Thesis: Human euthanasia is a process of terminating one’s life in a most humane and voluntary manner. Although people’s reaction to human euthanasia is highly unambiguous, there should be an option for an individual to consciously choose to end his or her life, because it is his or her human right. In addition, it can be the only escape from immense suffering and pain.
- Human euthanasia needs to allowed due to the fact that it is a human right to have control over one’s life. It is evident that many people are starting to understand this important concept and shifting their views on human euthanasia towards the liberation of the practice (Shala & Gusha, 2016).
- Euthanasia can be an only humane and viable solution to stop an unbearable pain and suffering. The study suggests that a majority of individuals requesting human euthanasia are people suffering from immense psychological pain (Thienpont et al., 2015).
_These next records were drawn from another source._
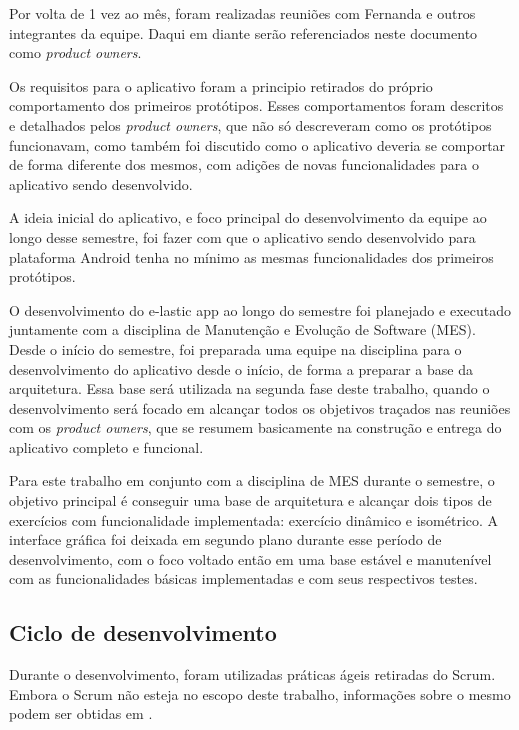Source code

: Por volta de 1 vez ao mês, foram realizadas reuniões com Fernanda e outros integrantes da equipe. Daqui em diante serão referenciados neste documento como \textit{product owners}.

Os requisitos para o aplicativo foram a principio retirados do próprio comportamento dos primeiros protótipos. Esses comportamentos foram descritos e detalhados pelos \textit{product owners}, que não só descreveram como os protótipos funcionavam, como também foi discutido como o aplicativo deveria se comportar de forma diferente dos mesmos, com adições de novas funcionalidades para o aplicativo sendo desenvolvido.

A ideia inicial do aplicativo, e foco principal do desenvolvimento da equipe ao longo desse semestre, foi fazer com que o aplicativo sendo desenvolvido para plataforma Android tenha no mínimo as mesmas funcionalidades dos primeiros protótipos. 

O desenvolvimento do e-lastic app ao longo do semestre foi planejado e executado juntamente com a disciplina de Manutenção e Evolução de Software (MES). Desde o início do semestre, foi preparada uma equipe na disciplina para o desenvolvimento do aplicativo desde o início, de forma a preparar a base da arquitetura. Essa base será utilizada na segunda fase deste trabalho, quando o desenvolvimento será focado em alcançar todos os objetivos traçados nas reuniões com os \textit{product owners}, que se resumem basicamente na construção e entrega do aplicativo completo e funcional.

Para este trabalho em conjunto com a disciplina de MES durante o semestre, o objetivo principal é conseguir uma base de arquitetura e alcançar dois tipos de exercícios com funcionalidade implementada: exercício dinâmico e isométrico. A interface gráfica foi deixada em segundo plano durante esse período de desenvolvimento, com o foco voltado então em uma base estável e manutenível com as funcionalidades básicas implementadas e com seus respectivos testes.

\subsection{Ciclo de desenvolvimento}		

Durante o desenvolvimento, foram utilizadas práticas ágeis retiradas do Scrum. Embora o Scrum não esteja no escopo deste trabalho, informações sobre o mesmo podem ser obtidas em .

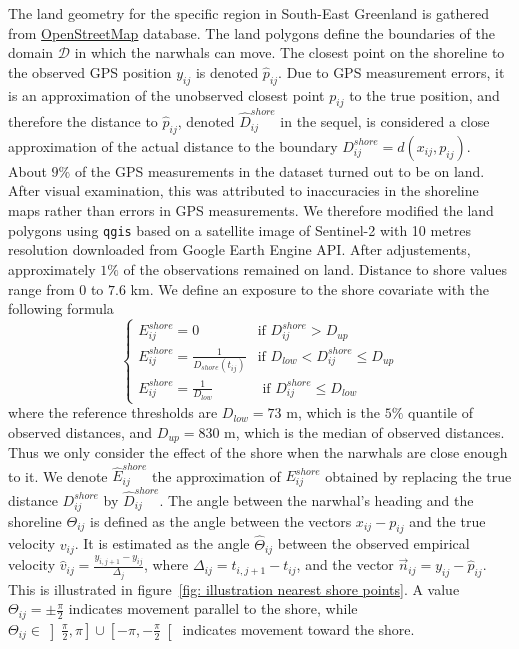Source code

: \documentclass[11pt]{article}
\newcommand {\1}{\mathbb{1}}
\begin{document}
The land geometry for the specific region in South-East Greenland is gathered from \href{https://www.openstreetmap.org/#map=11/70.4029/-27.2928}{OpenStreetMap} database. The land polygons define the boundaries of the domain $\mathcal{D}$ in which the narwhals can move. The closest point on the shoreline to the observed GPS position $y_{ij}$  is denoted $\hat{p}_{ij}$. Due to GPS measurement errors, it is an approximation of the unobserved closest point $p_{ij}$ to the true position, and therefore the distance to $\hat{p}_{ij}$, denoted $\hat{D}^{shore}_{ij}$ in the sequel, is considered a close approximation of the actual distance to the boundary $D^{shore}_{ij}=d(x_{ij},p_{ij})$. About $9\%$ of the GPS measurements in the dataset turned out to be on land. After visual examination, this was attributed to inaccuracies in the shoreline maps rather than errors in GPS measurements. We therefore modified the land polygons using \texttt{qgis} based on a satellite image of Sentinel-2 with 10 metres resolution downloaded from Google Earth Engine API. After adjustements,  approximately $1 \%$ of the observations remained on land. Distance to shore values range from $0$ to $7.6$ km. We define an exposure to the shore covariate with the following formula
\begin{equation}
	\left\{
	\begin{array}{ll}
		E^{shore}_{ij}=0 & \mbox{if } D^{shore}_{ij}>D_{up} \\
		E^{shore}_{ij}=\frac{1}{D_{shore}(t_{ij})} & \mbox{if } D_{low}<D^{shore}_{ij} \leq D_{up} \\
		E^{shore}_{ij}=\frac{1}{D_{low}} & \mbox{ if } D^{shore}_{ij} \leq D_{low}
	\end{array}
	\right.
	\label{eq: exp shore definition}
\end{equation}
where the reference thresholds are $D_{low}=73$ m, which is the $5\%$ quantile of observed distances, and $D_{up}=830$ m, which is the median of observed distances. Thus we only consider the effect of the shore when the narwhals are close enough to it. We denote $\hat{E}^{shore}_{ij}$ the approximation of $E^{shore}_{ij}$ obtained by replacing the true distance $D^{shore}_{ij}$ by $\hat{D}^{shore}_{ij}$.
The angle between the narwhal's heading and the shoreline $\Theta_{ij}$ is defined as the angle between the vectors $x_{ij}-p_{ij}$ and the true velocity $v_{ij}$. It is estimated as the angle $\hat{\Theta}_{ij}$ between the observed empirical velocity $\hat{v}_{ij}=\frac{y_{i,j+1}-y_{ij}}{\Delta_j}$, where $\Delta_{ij}=t_{i,j+1}-t_{ij}$, and the vector $\vec{n}_{ij}=y_{ij}-\hat{p}_{ij}$. This is illustrated in figure~\ref{fig: illustration nearest shore points}. A value $\Theta_{ij}=\pm \frac{\pi}{2}$ indicates movement parallel to the shore, while $\Theta_{ij} \in \left]\frac{\pi}{2},\pi\right] \cup \left[-\pi,-\frac{\pi}{2}\right[$ indicates movement toward the shore. 
\end{document}
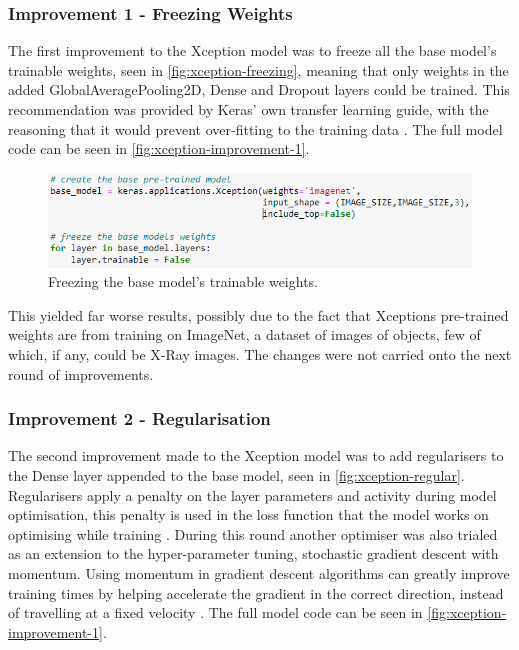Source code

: \subsubsection{Improvement 1 - Freezing Weights}
The first improvement to the Xception model was to freeze all the base model's trainable weights, seen in \autoref{fig:xception-freezing}, meaning that only weights in the added GlobalAveragePooling2D, Dense and Dropout layers could be trained. This recommendation was provided by Keras' own transfer learning guide, with the reasoning that it would prevent over-fitting to the training data \citep{Transfer59:online}. The full model code can be seen in \autoref{fig:xception-improvement-1}.

\begin{figure}[H]
    \centering
    \includegraphics[width=\textwidth]{figures/xception-freezing.png}
    \caption{Freezing the base model's trainable weights.}
    \label{fig:xception-freezing}
\end{figure}

This yielded far worse results, possibly due to the fact that Xceptions pre-trained weights are from training on ImageNet, a dataset of images of objects, few of which, if any, could be X-Ray images. The changes were not carried onto the next round of improvements.

\subsubsection{Improvement 2 - Regularisation}
The second improvement made to the Xception model was to add regularisers to the Dense layer appended to the base model, seen in \autoref{fig:xception-regular}. Regularisers apply a penalty on the layer parameters and activity during model optimisation, this penalty is used in the loss function that the model works on optimising while training \citep{Layerwei14:online}. During this round another optimiser was also trialed as an extension to the hyper-parameter tuning, stochastic gradient descent with momentum. Using momentum in gradient descent algorithms can greatly improve training times by helping accelerate the gradient in the correct direction, instead of travelling at a fixed velocity \citep{qian1999momentum}. The full model code can be seen in \autoref{fig:xception-improvement-1}.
- The practice of human euthanasia should be allowed due to the fact that most requests come from already terminally ill patients, who are suffering from psychosocial, psychological, and mental pain (Kim, De Vries, & Peteet, 2016).
- Suicide rates are still prevalent in places where human euthanasia is not allowed, which means that enabling the practice will simply provide a humane option to end one’s life. The study shows that a ban on human euthanasia is not due to compassion (Deak & Saroglou, 2015).
- Human euthanasia needs to be allowed because a majority of people want it (Lee, Duck, & Sibley, 2017).
- Counterargument: The logic behind ending one’s life through human euthanasia because the life is not worth living due to pain can be extended to people with disabilities because they too suffer from certain discomfort and pain (Fitzpatrick & Jones, 2017).
- Rebuttal: The given counterargument is unfounded due to the fact that the severity of pain is the main reason why human euthanasia needs to be used (Fitzpatrick & Jones, 2017). People with disabilities do not suffer from unbearable pain, but mere discomfort and treatable pain, which is present in everyone’s life.
Deak, C., & Saroglou, V. (2015). Opposing abortion, gay adoption, euthanasia, and suicide. Archive for the Psychology of Religion, 37(3), 267-294.
Fitzpatrick, K., & Jones, D. A. (2017). A life worth living? Disabled people and euthanasia in Belgium. In D. A. Jones, C. Gastmans, & C. MacKellar (Eds.), Assisted suicide and euthanasia: Lessons from Belgium (pp. 133-149). Cambridge, England: Cambridge University Press.
Kim, S. Y. H., De Vries, R. G., & Peteet, J. R. (2016). Euthanasia and assisted suicide of patients with psychiatric disorders in the Netherlands 2011 to 2014. JAMA Psychiatry, 73(4), 362-368.
Lee, C. H. J., Duck, I. M., & Sibley, C. G. (2017). Demographic and psychological correlates of New Zealanders’ support for euthanasia. NZMA, 130(1448), 9-17.
Shala, I., & Gusha, K. (2016). The debate over euthanasia and human rights. European Scientific Journal, 12(8), 73-81.
Thienpont, L., Verhofstadt, M., Van Loon, T., Distelmans, W., Audenaert, K., & De Deyn, P. P. (2015). Euthanasia requests, procedures and outcomes for 100 Belgian patients suffering from psychiatric disorders: A retrospective, descriptive study. BMJ Open, 5, 1-8.